Fueled in large part by TikTok, “Heat Waves” finally edged into the Top 40 and just kept creeping higher, in a chart pattern totally opposite to our explosive-burst norm these days. As I often remind readers of this series, platforms like TikTok and Minecraft and…um, Peloton do not count directly for the Hot 100. (To date—maybe someday! A decade ago I didn’t think YouTube would ever count.) But these mediums do instigate piles of consumption in more traditional media that does count for the charts. At first, Glass Animals’ virality was reflected mostly in digital streams and sales, where “Heat Waves” has done well, if not exceptionally well; it’s gotten as high as 13th in downloads and, as of this week, fifth in streams. This persistent digital consumption was enough to keep nudging the song higher. Throughout 2021, “Heat Waves” kept setting new Hot 100 longevity records, including the slowest rise into the Top 10 as of last November (42 weeks) and, just after the 2021 holidays, the slowest rise into the Top Five (51 weeks).
But the bigger tell was in radio airplay, the medium consumed by us olds. As ever, radio brought up the rear but is now the primary reason “Heat Waves” is No. 1. After 32 weeks on the Radio Songs component of the Hot 100, Glass Animals’ moody jam is second only to Adele at U.S. terrestrial radio.
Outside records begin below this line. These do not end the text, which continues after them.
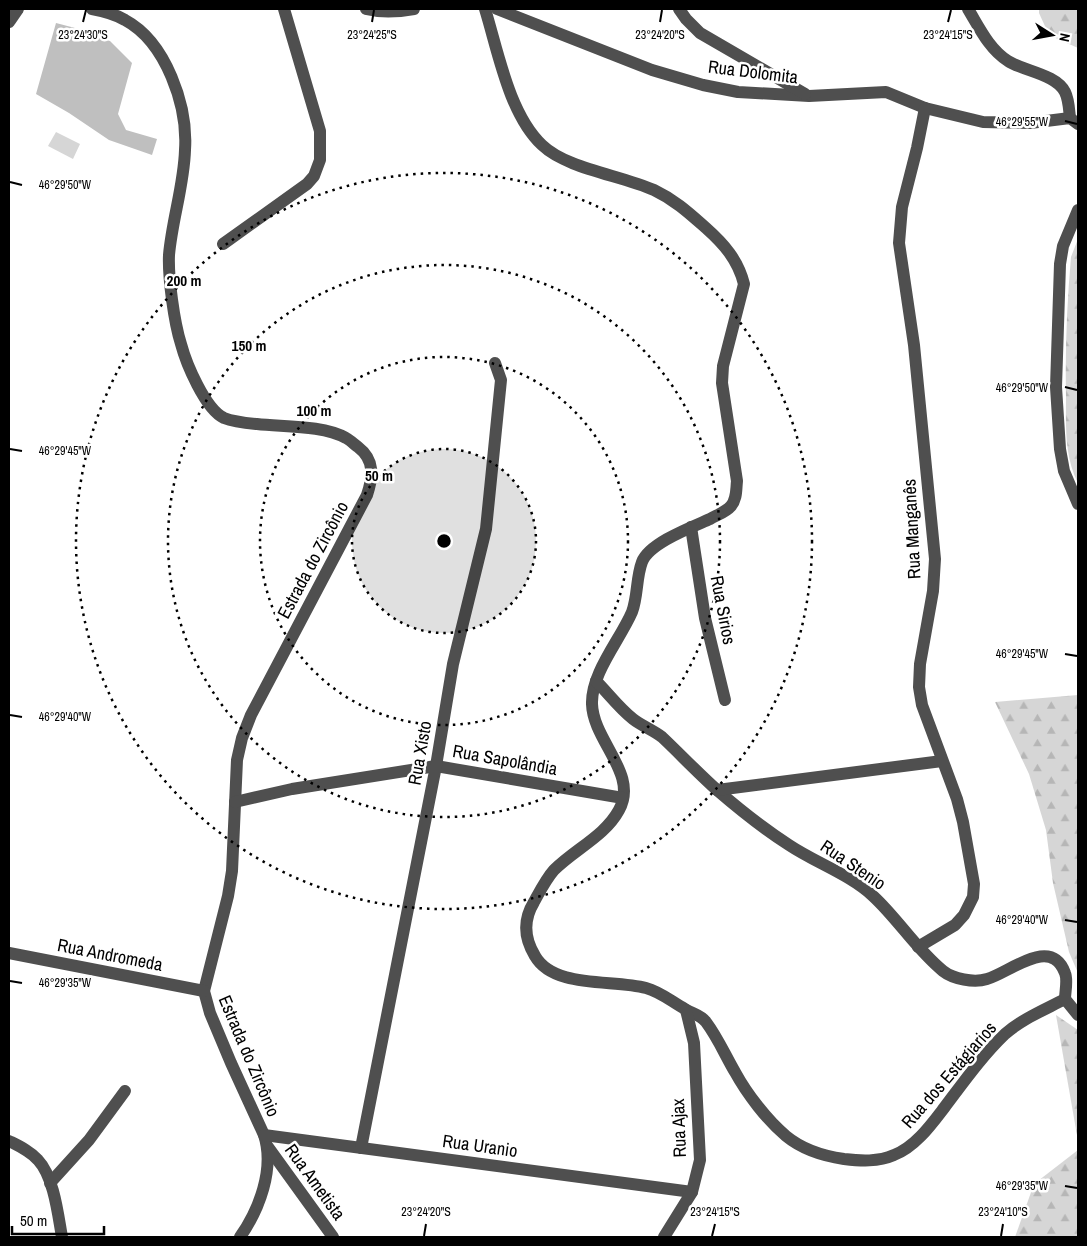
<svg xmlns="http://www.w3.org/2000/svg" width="1087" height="1246" font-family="'Archivo Narrow',sans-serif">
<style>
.forest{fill:url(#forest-firs)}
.garden{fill:#d6d6d6}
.building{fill:#bfbfbf}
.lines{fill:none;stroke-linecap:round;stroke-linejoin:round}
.minor{stroke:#4f4f4f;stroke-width:12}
.ticks{fill:none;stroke:#000;stroke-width:2}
.ring{fill:none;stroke:#000;stroke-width:2.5;stroke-dasharray:2.5 5}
.labels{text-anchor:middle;stroke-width:5;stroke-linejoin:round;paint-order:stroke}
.street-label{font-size:18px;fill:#000;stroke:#fff}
.ticks-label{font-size:12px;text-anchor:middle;fill:#000;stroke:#fff;stroke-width:5;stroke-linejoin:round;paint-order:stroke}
.centre{fill:#000;stroke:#fff;stroke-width:2.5}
.ring-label{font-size:15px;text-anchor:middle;font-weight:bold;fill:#000;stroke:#fff;stroke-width:5;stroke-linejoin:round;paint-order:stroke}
</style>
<defs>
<pattern id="forest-firs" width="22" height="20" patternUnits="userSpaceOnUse" patternTransform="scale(1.25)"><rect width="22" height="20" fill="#d6d6d6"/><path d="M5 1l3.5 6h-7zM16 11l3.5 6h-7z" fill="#b6b6b6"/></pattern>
</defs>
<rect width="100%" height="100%" fill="#fff"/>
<!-- forest -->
<g class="forest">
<polygon points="1039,9 1078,9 1078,48 1049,35 1039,13"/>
<path d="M1078 239V483C1064 456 1066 425 1066 396 1065 349 1067 303 1071 257Z"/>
<polygon points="1078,695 1078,973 1069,952 1053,883 1046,830 1029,774 995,702"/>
<polygon points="1056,1015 1078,1030 1078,1141"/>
<polygon points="1078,1150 1078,1237 1015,1237 1034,1184"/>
</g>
<!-- garden -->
<polygon class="garden" points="56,132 80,144 73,159 48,146"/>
<!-- building -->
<polygon class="building" points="56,23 75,28 75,31 110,41 132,63 118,114 126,130 157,139 152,155 109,140 69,113 36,94"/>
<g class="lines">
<!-- minor -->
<g class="minor">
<path d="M92 9C103 11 115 14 125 20 166 42 188 106 185 150 184 185 172 220 169 255 168 277 174 322 181 344 186 363 205 409 224 418 234 422 246 423 257 424 284 427 323 425 346 438 350 440 354 444 358 447 375 460 373 477 367 495L251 715 242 738 237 760 232 871 228 896 204 991 210 1013 231 1063 264 1135C275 1169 259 1210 240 1237"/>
<path d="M366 9C382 13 398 12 414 9"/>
<path d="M485 9C498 51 509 114 542 145 567 169 621 175 654 190 675 200 689 213 706 228 724 244 738 260 744 284L723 366 722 383 737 481C736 490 737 499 731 506 726 512 717 515 710 519 692 527 649 543 642 562 636 578 638 596 632 612 620 640 591 673 592 704 593 741 639 774 619 810 605 836 575 849 554 870 546 879 540 891 534 902 523 920 524 938 535 956 554 989 613 979 646 988 661 992 672 1002 685 1009 693 1014 701 1015 706 1022 718 1038 725 1055 735 1072 747 1094 767 1120 786 1136 803 1150 823 1156 844 1159 861 1161 878 1162 894 1155 915 1147 931 1125 944 1108 963 1083 982 1056 1005 1034 1022 1019 1044 1010 1065 999"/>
<polyline points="497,9 652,70 703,85 738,92 809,96 886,92 925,108 983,122 1030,123 1070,118 1078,124"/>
<polyline points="679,9 686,19 700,33 805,94"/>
<path d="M968 9C979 27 989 49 1008 61 1023 71 1056 74 1065 92 1069 100 1069 110 1070 118"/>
<polyline points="9,22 18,9"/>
<polyline points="1078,210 1063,246 1060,264 1056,387 1060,449 1064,471 1078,504"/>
<polyline points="223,244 307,184 314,176 320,160 320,131 284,9"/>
<polyline points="691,527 705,618 725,700"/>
<path d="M596 681C608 693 619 708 633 719 642 726 653 730 662 737 680 754 698 773 717 790 739 809 764 829 789 845 816 863 849 874 873 896 898 919 916 949 943 971 953 979 974 983 987 979 1009 973 1051 935 1065 973 1068 980 1065 992 1065 999L1078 1015"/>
<polyline points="717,790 942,761"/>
<polyline points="235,802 292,789 436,766 623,798"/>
<polyline points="918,947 955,925 964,915 973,897 974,884 963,822 957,799 922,705 919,687 920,664 933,591 935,559 914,345 899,243 902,207 917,148 925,108"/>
<polyline points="9,953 204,991"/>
<polyline points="264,1135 692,1192"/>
<path d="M9 1141C19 1146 30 1151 38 1160 54 1177 58 1215 62 1237"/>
<polyline points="268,1147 333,1237"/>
<polyline points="361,1148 436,766 453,664 486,529 501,380 495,363"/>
<polyline points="50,1183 89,1140 125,1091"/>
<polyline points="664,1237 692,1192 700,1160 694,1043 686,1010"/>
</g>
</g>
<!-- ticks -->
<path class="ticks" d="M83 22 86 10M372 22 374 10M660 22 662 10M948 22 951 10M1065 121 1077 124M10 182 22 185M1065 387 1077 390M10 449 22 451M1065 654 1077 656M10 715 22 717M1065 920 1077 922M10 981 22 983M1065 1186 1077 1188M424 1236 426 1224M712 1236 715 1224M1001 1236 1003 1224"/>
<!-- distance rings -->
<circle cx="444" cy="541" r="92" fill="#000" fill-opacity=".12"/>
<g class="ring">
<circle cx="444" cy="541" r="92"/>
<circle cx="444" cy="541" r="184"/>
<circle cx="444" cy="541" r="276"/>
<circle cx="444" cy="541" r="368"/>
</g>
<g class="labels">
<!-- street labels -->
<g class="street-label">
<text transform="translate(753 72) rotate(7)" y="6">Rua Dolomita</text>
<text transform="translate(912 529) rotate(-93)" y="6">Rua Manganês</text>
<text transform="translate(313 560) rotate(-62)" y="6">Estrada do Zircônio</text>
<text transform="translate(723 610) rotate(79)" y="6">Rua Sirios</text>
<text transform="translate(420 753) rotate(-80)" y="6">Rua Xisto</text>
<text transform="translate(505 760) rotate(10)" y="6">Rua Sapolândia</text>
<text transform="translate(853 865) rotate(34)" y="6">Rua Stenio</text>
<text transform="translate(110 955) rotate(11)" y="6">Rua Andromeda</text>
<text transform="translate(249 1056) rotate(67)" y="6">Estrada do Zircônio</text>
<text transform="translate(949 1075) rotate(-49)" y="6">Rua dos Estágiarios</text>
<text transform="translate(679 1128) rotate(-92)" y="6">Rua Ajax</text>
<text transform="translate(480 1146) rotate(8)" y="6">Rua Uranio</text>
<text transform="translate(315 1182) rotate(54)" y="6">Rua Ametista</text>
</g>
</g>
<g class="ticks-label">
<text x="83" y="39">23°24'30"S</text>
<text x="372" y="39">23°24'25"S</text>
<text x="660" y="39">23°24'20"S</text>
<text x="948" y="39">23°24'15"S</text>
<text x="1022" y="126">46°29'55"W</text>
<text x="65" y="189">46°29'50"W</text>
<text x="1022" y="392">46°29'50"W</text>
<text x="65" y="455">46°29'45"W</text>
<text x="1022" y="658">46°29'45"W</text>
<text x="65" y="721">46°29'40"W</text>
<text x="1022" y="924">46°29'40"W</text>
<text x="65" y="987">46°29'35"W</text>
<text x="1022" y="1190">46°29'35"W</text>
<text x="426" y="1216">23°24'20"S</text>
<text x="715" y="1216">23°24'15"S</text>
<text x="1003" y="1216">23°24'10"S</text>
</g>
<circle cx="444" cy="541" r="8" class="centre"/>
<g class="ring-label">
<text x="184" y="286">200 m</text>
<text x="249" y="351">150 m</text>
<text x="314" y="416">100 m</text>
<text x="379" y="481">50 m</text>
</g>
<!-- border -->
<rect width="1087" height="1246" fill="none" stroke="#000000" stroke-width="20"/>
<!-- north arrow -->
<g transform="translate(1052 35) rotate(101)" stroke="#ffffff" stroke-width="4" paint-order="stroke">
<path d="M0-4L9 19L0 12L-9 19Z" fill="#000000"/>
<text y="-8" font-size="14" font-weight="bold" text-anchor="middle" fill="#000000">N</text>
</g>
<!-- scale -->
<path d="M12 1226v8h92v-8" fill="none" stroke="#000000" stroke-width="2.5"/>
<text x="20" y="1226" font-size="15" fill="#000000" stroke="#ffffff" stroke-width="4" paint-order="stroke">50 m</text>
</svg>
It’s been endorsed by programmers as the sort of ambient hit that’s pleasing to kids and adults, rock fans and hip-hop fans, the vaccinated and unvaccinated alike. As the brain trust at Billboard has pointed out, once radio finds a song that works with all audiences, it will keep playing it—especially during COVID times, when radio listening is down across the board as fewer people commute. So think of it this way: Both our newest hitmaking medium, TikTok, and our oldest, radio (not counting Vaudeville and, I dunno, wandering troubadours) love “Heat Waves.”
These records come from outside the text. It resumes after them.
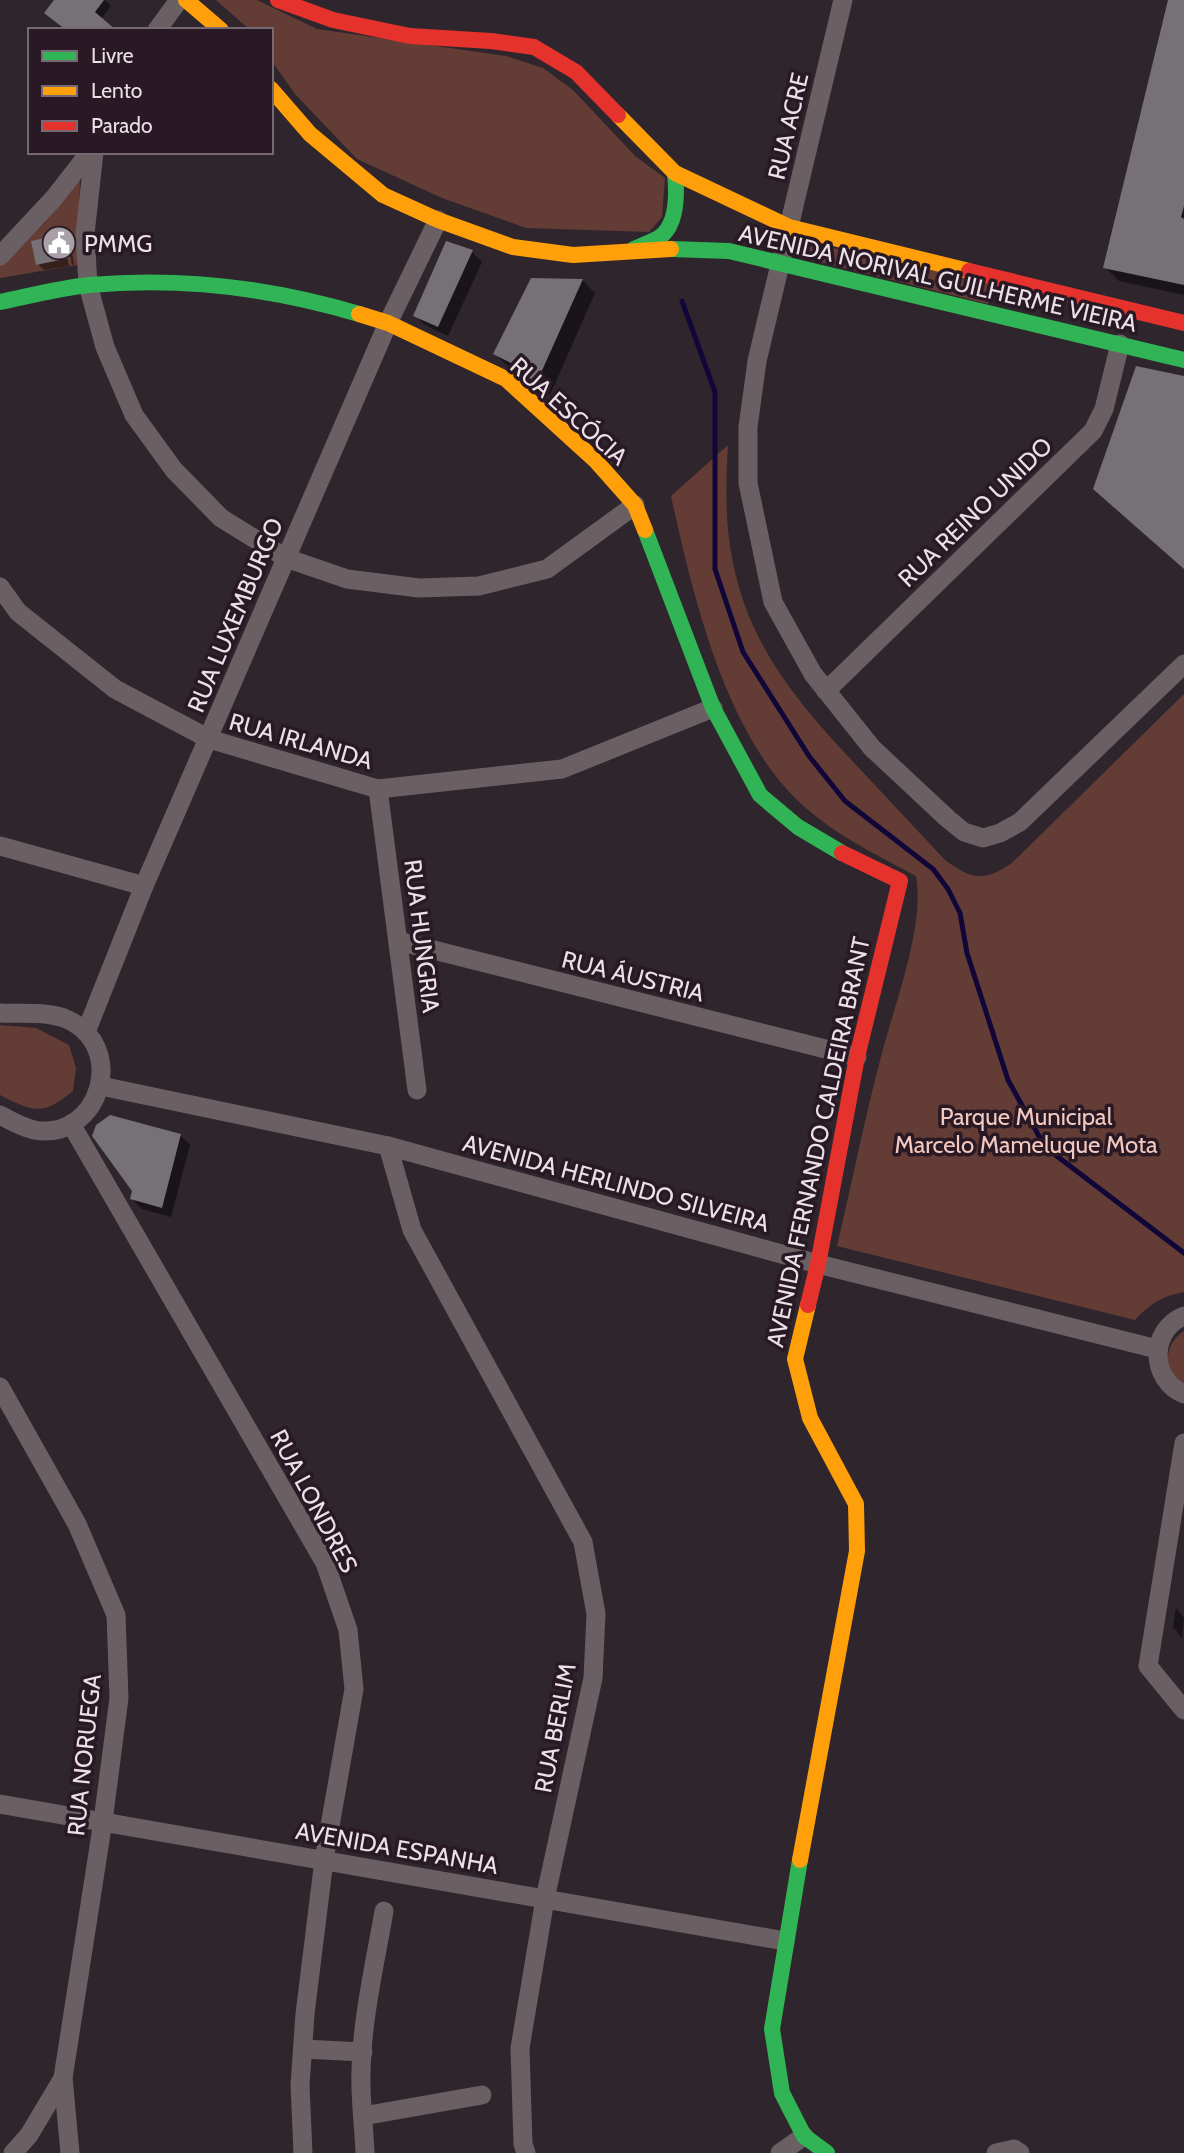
<svg xmlns="http://www.w3.org/2000/svg" width="1184" height="2153" font-family="Cabin,sans-serif">
  <rect width="100%" height="100%" fill="#2e262c"/>
  <g fill="#643c36">
    <path d="M216,0H257L317,29L506,56L543,68L573,90L635,156L665,178L662,217L649,232L526,228L442,198L357,159L295,94L271,60V30H250Z"/>
    <path d="M80,179L77,265L0,278V264L44,223Z"/>
    <path d="M805,242L993,283L988,304L800,257Z"/>
    <path d="M728,445C726,479 725,512 730,546C744,641 795,700 858,767C887,798 916,829 945,860C972,880 984,882 1012,863L1184,694V1292C1162,1296 1150,1304 1135,1320L837,1246C852,1182 865,1117 882,1053C895,1003 925,926 916,876C879,856 839,837 807,809C726,740 693,596 671,496Z"/>
    <path d="M0,1025L36,1028L69,1045L76,1068L73,1091C43,1116 33,1112 0,1095Z"/>
    <path d="M1184,1331V1384C1162,1371 1163,1345 1184,1331Z"/>
  </g>
  <g fill="#0007">
    <path d="M56,0H105L111,6L101,19Z"/>
    <path d="M1170,0H1184V295L1119,281L1105,267Z"/>
    <path d="M64,236L70,242L74,264L72,265L67,241H64L69,266L44,270L38,264Z"/>
    <path d="M472,252L482,262L448,336L425,325L415,315Z"/>
    <path d="M582,280L595,293L550,395L532,379L509,367L495,354Z"/>
    <path d="M180,1135L190,1145L171,1217L142,1209L132,1199Z"/>
    <path d="M1176,1608L1184,1618L1182,1638L1173,1627Z"/>
  </g>
  <g fill="none" stroke-linecap="round" stroke-linejoin="round">
    <path stroke="#100738" stroke-width="5" d="M682,301L715,392V569L743,652L809,756L845,801L933,869L948,889L960,913L967,953L1008,1080L1045,1147L1184,1253"/>
  </g>
  <g fill="#767177">
    <path d="M54,0H104L95,12L116,30H66L44,13Z"/>
    <path d="M1168,0H1184V206L1181,217L1184,219V285L1103,268Z"/>
    <path d="M64,234L69,258L36,265L31,241Z"/>
    <path d="M446,241L473,250L438,327L413,316Z"/>
    <path d="M531,278L583,279L536,384L517,366L493,354Z"/>
    <path d="M1136,366L1184,376V569L1093,489Z"/>
    <path d="M110,1115L181,1134L162,1208L130,1199L132,1191L92,1136L96,1125Z"/>
  </g>
  <g fill="none" stroke-linecap="round" stroke-linejoin="round">
    <g stroke="#6a6063" stroke-width="19">
      <path d="M843,0L757,361L748,427V483L773,602L813,674L872,748L948,819L964,832L983,838L1000,833L1020,822L1184,664"/>
      <path d="M157,30L179,0"/>
      <path d="M94,152L85,234L88,285L105,347L134,415L174,470L221,518L286,558L347,579L419,588L479,586L547,569L635,505"/>
      <path d="M0,256L54,198L90,152"/>
      <path d="M0,587L18,612L115,689L209,739L378,789L562,769L713,708"/>
      <path d="M826,691L1093,431L1104,409L1120,344"/>
      <path d="M378,789L417,1090"/>
      <path d="M0,846L144,886"/>
      <path d="M398,941L857,1057"/>
      <path d="M0,1013C20,1014 44,1011 64,1018C130,1044 100,1142 34,1130C21,1127 11,1121 0,1115"/>
      <path d="M86,1032L144,886L388,323L438,220"/>
      <path d="M101,1086L388,1146L818,1264L1157,1349"/>
      <path d="M71,1124L325,1563L348,1630L354,1689L324,1860L305,2014L300,2085L303,2153"/>
      <path d="M388,1146L412,1230L583,1542L596,1614L593,1678L545,1899L520,2048L523,2144L526,2153"/>
      <path d="M1184,1316C1149,1330 1150,1380 1184,1394"/>
      <path d="M0,1387L77,1524L116,1615L119,1698L103,1821L63,2078L70,2153"/>
      <path d="M1184,1443L1148,1666L1184,1710"/>
      <path d="M0,1804L785,1941"/>
      <path d="M303,2049L363,2052"/>
      <path d="M363,2116L482,2095"/>
      <path d="M13,2153L29,2135L63,2078"/>
      <path d="M365,2153C364,2126 360,2099 361,2072C362,2018 375,1964 384,1911"/>
      <path d="M780,2153L804,2136"/>
      <path d="M996,2153L1014,2149L1020,2153"/>
    </g>
    <g stroke="#30b455" stroke-width="16">
      <path d="M634,249C642,245 652,242 660,237C678,224 677,193 675,173"/>
      <path d="M671,249L729,251L1184,360"/>
      <path d="M0,302C29,296 60,288 89,285C180,277 272,288 359,314"/>
      <path d="M645,530L713,708L760,795L798,827L842,853"/>
      <path d="M800,1860L772,2029L782,2093L804,2136L827,2153"/>
    </g>
    <g stroke="#ff9f0a" stroke-width="16">
      <path d="M186,0L221,30"/>
      <path d="M271,89L310,134L383,195L438,220L513,247L573,255L671,249"/>
      <path d="M618,115L675,173L789,227L969,271"/>
      <path d="M359,314L388,323L506,379L595,460L635,505L645,530"/>
      <path d="M800,1860L857,1551L856,1504L810,1418L795,1359L808,1305"/>
    </g>
    <g stroke="#e5322d" stroke-width="16">
      <path d="M278,0L333,20L410,36L491,41L534,47L576,72L618,115"/>
      <path d="M969,271L1184,323"/>
      <path d="M808,1305L818,1264L857,1057L900,881L842,853"/>
    </g>
  </g>
  <defs>
    <symbol id="civic-disc" viewBox="-11 -11 22 22"><circle r="9.5" fill="#a99fa6" stroke="#281924"/><path d="M-.6-6.5H3V-4.5H.6V-3L4-1V1h2V6H-6V1h2V-1L-.6-3ZM-1.2 2.5V6h2.4V2.5Z" fill="#fff"/></symbol>
  </defs>
  <g fill-rule="evenodd">
    <use href="#civic-disc" x="40" y="224" width="38" height="38"/>
  </g>
  <g text-anchor="middle" dominant-baseline="central" stroke-width="7" stroke-linejoin="round" paint-order="stroke">
    <g font-size="24" fill="#ebe0e8" stroke="#281924">
      <text transform="translate(788 126) rotate(-77)">RUA ACRE</text>
      <text transform="translate(938 278) rotate(13)">AVENIDA NORIVAL GUILHERME VIEIRA</text>
      <text transform="translate(569 411) rotate(42)">RUA ESCÓCIA</text>
      <text transform="translate(975 512) rotate(-44)">RUA REINO UNIDO</text>
      <text transform="translate(235 615) rotate(-67)">RUA LUXEMBURGO</text>
      <text transform="translate(301 741) rotate(16)">RUA IRLANDA</text>
      <text transform="translate(422 936) rotate(83)">RUA HUNGRIA</text>
      <text transform="translate(633 976) rotate(14)">RUA ÁUSTRIA</text>
      <text transform="translate(818 1142) rotate(-78)">AVENIDA FERNANDO CALDEIRA BRANT</text>
      <text transform="translate(616 1183) rotate(15)">AVENIDA HERLINDO SILVEIRA</text>
      <text transform="translate(314 1501) rotate(62)">RUA LONDRES</text>
      <text transform="translate(555 1728) rotate(-79)">RUA BERLIM</text>
      <text transform="translate(84 1755) rotate(-84)">RUA NORUEGA</text>
      <text transform="translate(397 1848) rotate(10)">AVENIDA ESPANHA</text>
    </g>
    <g font-size="24" fill="#ebe0e8" stroke="#281924" text-anchor="start">
      <text x="84" y="243">PMMG</text>
    </g>
    <g font-size="24" fill="#f3c8bf" stroke="#281924">
      <text x="1026" y="1116">Parque Municipal<tspan x="1026" dy="28">Marcelo Mameluque Mota</tspan></text>
    </g>
  </g>
  <rect x="28" y="28" width="245" height="126" fill="#281924" stroke="#766972" stroke-width="2"/>
  <rect x="42" y="51" width="35" height="10" fill="#30b455" stroke="#766972" stroke-width="2"/>
  <text x="91" y="63" font-size="21" fill="#ebe0e8">Livre</text>
  <rect x="42" y="86" width="35" height="10" fill="#ff9f0a" stroke="#766972" stroke-width="2"/>
  <text x="91" y="98" font-size="21" fill="#ebe0e8">Lento</text>
  <rect x="42" y="121" width="35" height="10" fill="#e5322d" stroke="#766972" stroke-width="2"/>
  <text x="91" y="133" font-size="21" fill="#ebe0e8">Parado</text>
</svg>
So I think we have to call it: Glass Animals’ “Heat Waves” is the ultimate sleeper hit in pop history, not just for its sheer chart longevity but for the way its sullen sentiments and lapping currents of virality lay dormant until the nation was ready. Ten years ago this week, a similarly slow-growing, similarly heartsick alternative-to-pop crossover hit, Gotye and Kimbra’s “Somebody That I Used to Know,” was just breaking into the Top 10, on its way to its own improbable rise to No. 1. It’s an apt comparison to “Heat Waves,” wherein Dave Bayley also laments a lover who’s leaving him. But the subtext of “Heat Waves” is much graver than that of “Somebody That I Used to Know.” America in 2012 was contending with nothing worse than a crappy presidential election. In 2022, we’re facing the last throes of a stubborn pandemic and the start of what we hope won’t be a third World War. We are all lugging a wagon filled with dead weight. No wonder Dave Bayley’s morose 2020 bop—a relic of early COVID that still feels all too apt—is top of the pops.